__Task description__. Copy the records word for word, from the start through the line that contains "text_box The Open", including that line.

__Record excerpts__.
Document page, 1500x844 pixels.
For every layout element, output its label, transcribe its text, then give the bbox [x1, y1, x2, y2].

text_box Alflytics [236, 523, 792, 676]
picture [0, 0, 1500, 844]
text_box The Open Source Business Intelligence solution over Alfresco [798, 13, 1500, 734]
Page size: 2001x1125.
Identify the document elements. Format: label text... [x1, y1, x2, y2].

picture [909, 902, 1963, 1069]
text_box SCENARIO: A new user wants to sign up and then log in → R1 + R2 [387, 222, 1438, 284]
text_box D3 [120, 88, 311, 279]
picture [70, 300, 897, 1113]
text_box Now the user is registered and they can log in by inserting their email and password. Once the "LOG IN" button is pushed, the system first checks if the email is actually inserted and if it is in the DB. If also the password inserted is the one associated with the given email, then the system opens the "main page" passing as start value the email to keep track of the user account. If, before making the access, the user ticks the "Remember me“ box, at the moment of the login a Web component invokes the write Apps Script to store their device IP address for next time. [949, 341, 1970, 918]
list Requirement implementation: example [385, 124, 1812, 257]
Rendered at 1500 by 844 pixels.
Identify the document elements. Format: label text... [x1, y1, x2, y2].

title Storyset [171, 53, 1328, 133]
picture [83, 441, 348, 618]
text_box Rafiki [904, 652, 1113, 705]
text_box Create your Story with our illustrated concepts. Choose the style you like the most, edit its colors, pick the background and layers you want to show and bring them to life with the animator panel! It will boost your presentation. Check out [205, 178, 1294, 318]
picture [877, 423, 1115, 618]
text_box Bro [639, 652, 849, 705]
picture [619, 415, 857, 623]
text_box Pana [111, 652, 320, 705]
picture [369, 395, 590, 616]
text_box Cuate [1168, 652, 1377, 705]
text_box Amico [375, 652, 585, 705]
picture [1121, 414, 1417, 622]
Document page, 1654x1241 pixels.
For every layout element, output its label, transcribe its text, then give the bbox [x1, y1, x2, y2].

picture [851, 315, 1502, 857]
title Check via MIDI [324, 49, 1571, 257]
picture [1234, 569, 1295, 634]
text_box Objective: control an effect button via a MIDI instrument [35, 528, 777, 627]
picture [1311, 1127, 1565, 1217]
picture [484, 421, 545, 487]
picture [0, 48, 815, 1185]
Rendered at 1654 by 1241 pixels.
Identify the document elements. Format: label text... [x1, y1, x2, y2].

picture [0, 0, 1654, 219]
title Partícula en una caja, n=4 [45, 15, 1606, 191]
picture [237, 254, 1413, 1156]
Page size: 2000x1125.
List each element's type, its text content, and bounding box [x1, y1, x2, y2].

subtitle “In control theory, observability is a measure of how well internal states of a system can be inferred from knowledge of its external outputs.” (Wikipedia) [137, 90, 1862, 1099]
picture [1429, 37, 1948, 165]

__The completed task__.
Document page, 1500x844 pixels.
For every layout element, output its label, transcribe its text, then give the bbox [x1, y1, x2, y2].

text_box Alflytics [236, 523, 792, 676]
picture [0, 0, 1500, 844]
text_box The Open Source Business Intelligence solution over Alfresco [798, 13, 1500, 734]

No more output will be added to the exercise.